# Tegu Room



## TheTeguNovice (Dec 19, 2013)

As all of you know I have been in the process of acquiring material to build Titus a enclosure. I have recently viewed a free roaming Tegu named MacGyver on YouTube. From the look of him he looks healthy and content. My question is how do I properly execute a Tegu room?,.....


----------



## Deac77 (Dec 20, 2013)

McGuyver has shed problems and is obese. Best not to try it you'll end up with a sick gu


----------



## TegusRawsome80 (Dec 20, 2013)

Not a healthy animal or a situation I would want to replicate. Can barely move.


----------



## TheTeguNovice (Dec 20, 2013)

So if this YouTube video is a bad example, what is a good example?, how should I go about doing it?


----------



## Deac77 (Dec 20, 2013)

Build a cage with proper heating and humidity.

If you tried to keep a room in tegu needed humidity the sheet rock would rot. 

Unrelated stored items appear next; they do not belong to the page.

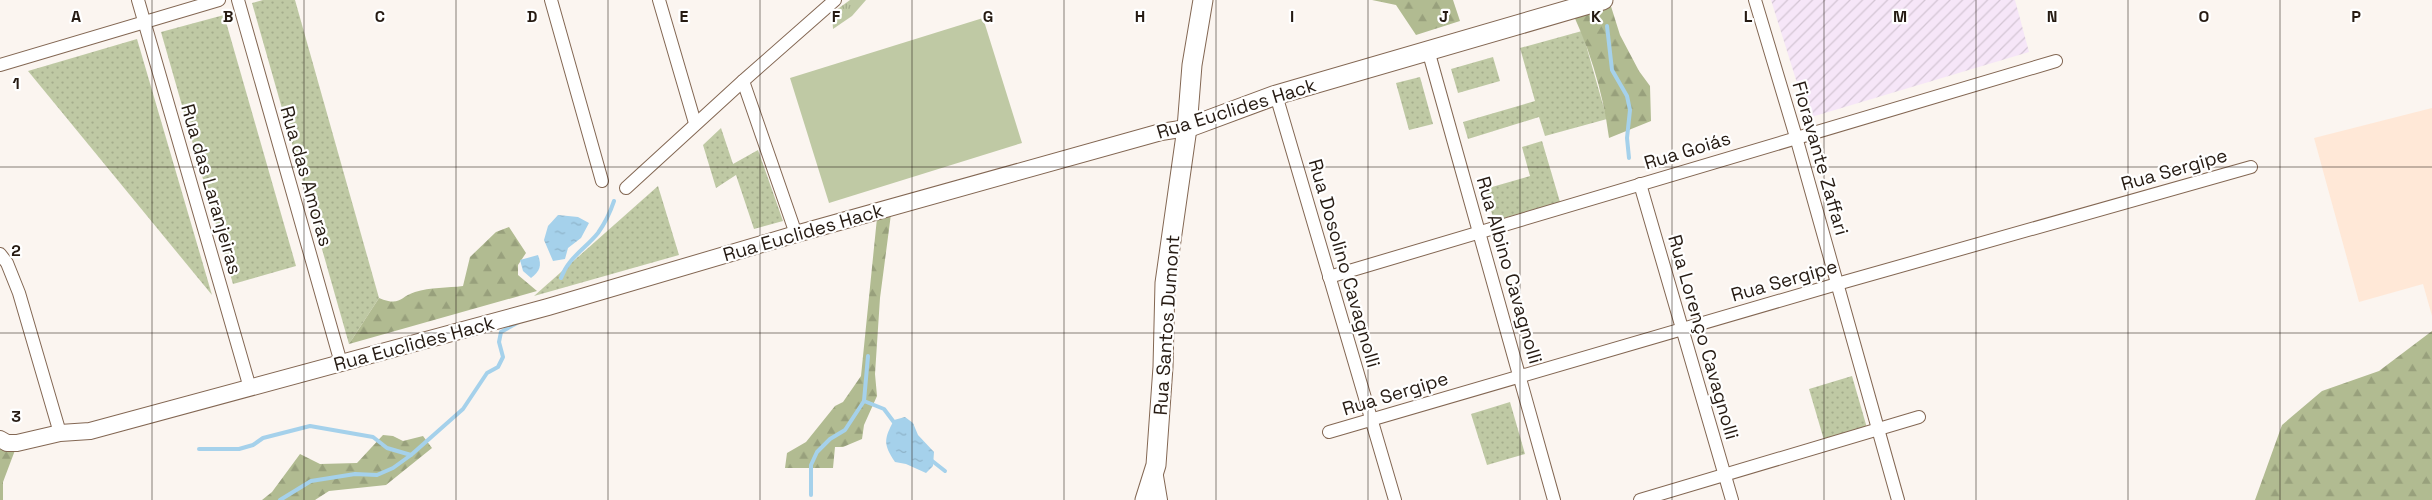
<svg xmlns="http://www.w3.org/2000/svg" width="2432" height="500" viewBox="0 0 2432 500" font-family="'Space Grotesk',sans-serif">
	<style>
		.built { fill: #ffe8d7 }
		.industrial { fill: url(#industrial-furrows) }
		.grass { fill: url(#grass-dots) }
		.forest { fill: url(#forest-firs) }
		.park { fill: url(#park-tufts) }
		.garden { fill: #bfc9a4 }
		.water { fill: url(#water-ripples) }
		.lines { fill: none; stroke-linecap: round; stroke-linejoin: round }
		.stream { stroke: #a5d1eb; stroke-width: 4 }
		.minor-casing { stroke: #836753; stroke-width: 14 }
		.tertiary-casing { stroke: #836753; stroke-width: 18 }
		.secondary-casing { stroke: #836753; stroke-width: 21 }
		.minor { stroke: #fff; stroke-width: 12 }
		.tertiary { stroke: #fff; stroke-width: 16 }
		.secondary { stroke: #fff; stroke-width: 19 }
		.grid { fill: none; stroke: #261b13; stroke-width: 1; stroke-opacity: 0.55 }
		.labels { text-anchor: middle; stroke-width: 4.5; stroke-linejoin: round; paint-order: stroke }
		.street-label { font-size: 19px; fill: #261b13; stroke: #fff }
		.grid-label { font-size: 16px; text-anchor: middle; font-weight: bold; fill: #261b13; stroke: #fff; stroke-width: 4.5; stroke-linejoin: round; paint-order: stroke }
	</style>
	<defs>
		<pattern id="industrial-furrows" width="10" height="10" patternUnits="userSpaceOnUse" patternTransform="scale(1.25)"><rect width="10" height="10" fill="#f6e6f8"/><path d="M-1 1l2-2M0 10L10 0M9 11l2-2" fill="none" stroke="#d3c5d4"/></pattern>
		<pattern id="grass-dots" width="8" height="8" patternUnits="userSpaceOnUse" patternTransform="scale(1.25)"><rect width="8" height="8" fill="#bfc9a4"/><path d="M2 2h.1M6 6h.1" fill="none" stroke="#a4ac8c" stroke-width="1.8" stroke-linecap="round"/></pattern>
		<pattern id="forest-firs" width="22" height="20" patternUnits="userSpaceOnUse" patternTransform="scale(1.25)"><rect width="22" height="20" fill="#b1bb91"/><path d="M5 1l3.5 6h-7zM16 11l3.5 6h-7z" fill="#98a07c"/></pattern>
		<pattern id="park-tufts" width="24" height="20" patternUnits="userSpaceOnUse" patternTransform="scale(1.25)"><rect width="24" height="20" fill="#bfc9a4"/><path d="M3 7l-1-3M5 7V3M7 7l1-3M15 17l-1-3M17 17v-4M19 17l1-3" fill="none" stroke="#a4ac8c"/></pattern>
		<pattern id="water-ripples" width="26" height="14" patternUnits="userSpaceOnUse" patternTransform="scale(1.25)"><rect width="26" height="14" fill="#a5d1eb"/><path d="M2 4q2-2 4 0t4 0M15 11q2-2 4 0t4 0" fill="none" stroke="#8eb3c9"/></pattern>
	</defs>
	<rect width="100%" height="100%" fill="#fbf5f0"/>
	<!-- built -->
	<path class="built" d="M2432 108V316L2423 284 2359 302 2314 138Z"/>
	<!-- industrial -->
	<path class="industrial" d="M1771 0H2015L2029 52 1808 118Z"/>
	<!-- grass -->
	<g class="grass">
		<path d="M263 0H295L379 298 349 344 252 3Z"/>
		<path d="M224 15 296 266 233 284 161 32Z"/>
		<path d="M1582 31 1607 119 1545 136 1539 117 1468 139 1463 122 1535 101 1520 48Z"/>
		<path d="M137 39 212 295 28 71Z"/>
		<path d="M1493 57 1500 81 1458 93 1451 69Z"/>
		<path d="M1420 77 1433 124 1409 130 1396 83Z"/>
		<path d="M721 128 733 164 758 150 783 221 754 229 736 175 716 188 703 145Z"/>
		<path d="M1542 141 1560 202 1494 221 1485 189 1530 176 1522 147Z"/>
		<path d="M658 186 679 255 534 296Z"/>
		<path d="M1852 376 1867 428 1824 440 1809 389Z"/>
		<path d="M1510 402 1525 454 1487 465 1471 414Z"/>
	</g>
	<!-- forest -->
	<g class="forest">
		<path d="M1372 0H1453L1460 21 1416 35 1396 5Z"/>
		<path d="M1566 0H1609L1620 35 1639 71 1650 86 1651 121 1609 138C1603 91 1588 42 1566 0Z"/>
		<path d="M891 214 880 298 875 374 877 396 864 425 862 439 843 447H835L833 468H785L787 453 806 442 835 406 843 402 861 376 877 218Z"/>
		<path d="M509 227 526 253 518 265V275L537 291 349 344 379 298C401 307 399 297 415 292 430 287 448 288 463 286L470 257 496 232Z"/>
		<path d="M2432 331V500H2255L2282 425 2322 391 2379 371Z"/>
		<path d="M383 435 393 436 403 441 423 436 432 448 386 485 329 491 315 500H262L272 492 300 454 320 464 357 463Z"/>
		<path d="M0 440 17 445 3 482V500H0Z"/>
	</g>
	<!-- park -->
	<path class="park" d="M850 0H866L852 16 833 29 832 13Z"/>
	<!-- garden -->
	<path class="garden" d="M983 18 1022 143 829 203 790 78Z"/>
	<!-- water -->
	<g class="water">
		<path d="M558 215 578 217 589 223 581 238 568 248 565 259 553 261 544 240 548 226Z"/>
		<path d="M538 255C542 266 540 271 531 278L523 271 520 260Z"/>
		<path d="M905 417 913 423 918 435 934 452 933 466 926 473 906 464 895 462C883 444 884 439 894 420Z"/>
	</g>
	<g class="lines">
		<!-- stream -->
		<g class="stream">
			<path d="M1607 26 1612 70 1627 96 1630 110 1627 138 1629 158"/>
			<path d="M561 278C568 258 585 249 598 233 605 223 610 213 614 201"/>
			<path d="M864 401 884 409 896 425"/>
			<path d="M199 449H239L253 445 263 438 310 426 373 437 387 448 411 455"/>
			<path d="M931 460 945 471"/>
			<path d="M811 495V465L817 452 830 439 845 430 864 401 868 356"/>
			<path d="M280 500 311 481 355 474 377 475 393 468 411 455 463 409 487 373 498 367 503 357 499 342 501 332 517 323"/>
		</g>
		<defs>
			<g id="minor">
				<path d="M138 0 250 388"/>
				<path d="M238 0 341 363"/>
				<path d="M551 0 602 181"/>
				<path d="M659 0 695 123"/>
				<path d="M1755 0 1796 137 1898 500"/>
				<path d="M1428 50 1554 500"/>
				<path d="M0 65 219 0"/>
				<path d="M743 81 796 234"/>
				<path d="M1276 95 1395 500"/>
				<path d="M1640 184 1732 500"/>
				<path d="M626 188 743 81 835 0"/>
				<path d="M0 254 7 263 19 293 60 433"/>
				<path d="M1329 277 2056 61"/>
				<path d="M1329 432 1837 284 2251 167"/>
				<path d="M1156 470 1161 500"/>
				<path d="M1640 500 1919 417"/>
			</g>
			<path id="tertiary" d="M0 439 7 443H17L60 433 90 431 548 307 796 234 1161 132 1187 128"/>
			<g id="secondary">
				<path d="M1187 128 1276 95 1603 0"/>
				<path d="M1145 500 1156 465 1163 367 1165 283 1187 128 1192 65 1203 0"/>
			</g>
		</defs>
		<!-- minor casing -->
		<use href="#minor" class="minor-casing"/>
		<!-- tertiary casing -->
		<use href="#tertiary" class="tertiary-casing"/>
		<!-- secondary casing -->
		<use href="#secondary" class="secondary-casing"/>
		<!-- minor -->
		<use href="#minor" class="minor"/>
		<!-- tertiary -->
		<use href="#tertiary" class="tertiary"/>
		<!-- secondary -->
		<use href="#secondary" class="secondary"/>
	</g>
	<!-- grid -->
	<path class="grid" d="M152 0V500M304 0V500M456 0V500M608 0V500M760 0V500M912 0V500M1064 0V500M1216 0V500M1368 0V500M1520 0V500M1672 0V500M1824 0V500M1976 0V500M2128 0V500M2280 0V500M0 167H2432M0 333H2432"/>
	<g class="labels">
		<!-- street labels -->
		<g class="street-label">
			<text transform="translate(1236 108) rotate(-17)" y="7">Rua Euclides Hack</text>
			<text transform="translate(1687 150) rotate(-17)" y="7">Rua Goiás</text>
			<text transform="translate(1821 158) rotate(74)" y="7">Fioravante Zaffari</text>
			<text transform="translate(2174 169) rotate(-16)" y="7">Rua Sergipe</text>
			<text transform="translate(307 176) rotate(74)" y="7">Rua das Amoras</text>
			<text transform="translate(212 189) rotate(74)" y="7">Rua das Laranjeiras</text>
			<text transform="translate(803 232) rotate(-16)" y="7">Rua Euclides Hack</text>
			<text transform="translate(1345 263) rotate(74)" y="7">Rua Dosolino Cavagnolli</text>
			<text transform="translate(1510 270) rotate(74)" y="7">Rua Albino Cavagnolli</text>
			<text transform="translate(1784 280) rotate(-16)" y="7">Rua Sergipe</text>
			<text transform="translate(1166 325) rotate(-86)" y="7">Rua Santos Dumont</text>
			<text transform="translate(1704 337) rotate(74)" y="7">Rua Lorenço Cavagnolli</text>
			<text transform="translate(414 343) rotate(-15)" y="7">Rua Euclides Hack</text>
			<text transform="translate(1395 393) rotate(-17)" y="7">Rua Sergipe</text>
		</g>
	</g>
	<g class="grid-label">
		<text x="76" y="22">A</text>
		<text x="228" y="22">B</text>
		<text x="380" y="22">C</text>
		<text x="532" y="22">D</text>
		<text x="684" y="22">E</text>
		<text x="836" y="22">F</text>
		<text x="988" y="22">G</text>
		<text x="1140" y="22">H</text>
		<text x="1292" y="22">I</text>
		<text x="1444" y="22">J</text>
		<text x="1596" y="22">K</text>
		<text x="1748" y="22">L</text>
		<text x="1900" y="22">M</text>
		<text x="2052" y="22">N</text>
		<text x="2204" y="22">O</text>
		<text x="2356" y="22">P</text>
		<text x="16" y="89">1</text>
		<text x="16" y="256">2</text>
		<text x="16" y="422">3</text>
	</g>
</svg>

If you kept them. Standard room humidity they will dehydrate rapidly, get shed problems, organ damage, not to mention probably cool to much and become very obese. (Plus they have this habit of digging, or ripping up carpet in free roam cases)


----------



## SnakeCharmr728 (Dec 21, 2013)

Agreed with all the above. I don't recommend it. and have personally seen the long-term damage it causes.


----------



## laurarfl (Dec 24, 2013)

I don't know the set-up that tegu owner has, so I'm not going to comment. I have red tegus kept outside in a subtropical environment. When I bring food outside, Charlie will jump about a foot in the air to grab a rat out of my hand. If I showed up with a tray of eggs, he would RUN across the enclosure to check me out. He's tame enough for me to pet and pick up and such, he's just kept warmer and has a stronger feeding response.


----------



## Marcvptegu (Jan 1, 2014)

I live in north Florida. And work 8 to 5 Monday thru saturday. I have a red and a chacoan. During the day (warmer months) they go outside. At 5 they come in for free roam and dinner then back in the enclosure befor I go to bed. Gives them time with me and outside of there enclosure. Some people would say it's not enough time with them. But my wife is with them alday too.


----------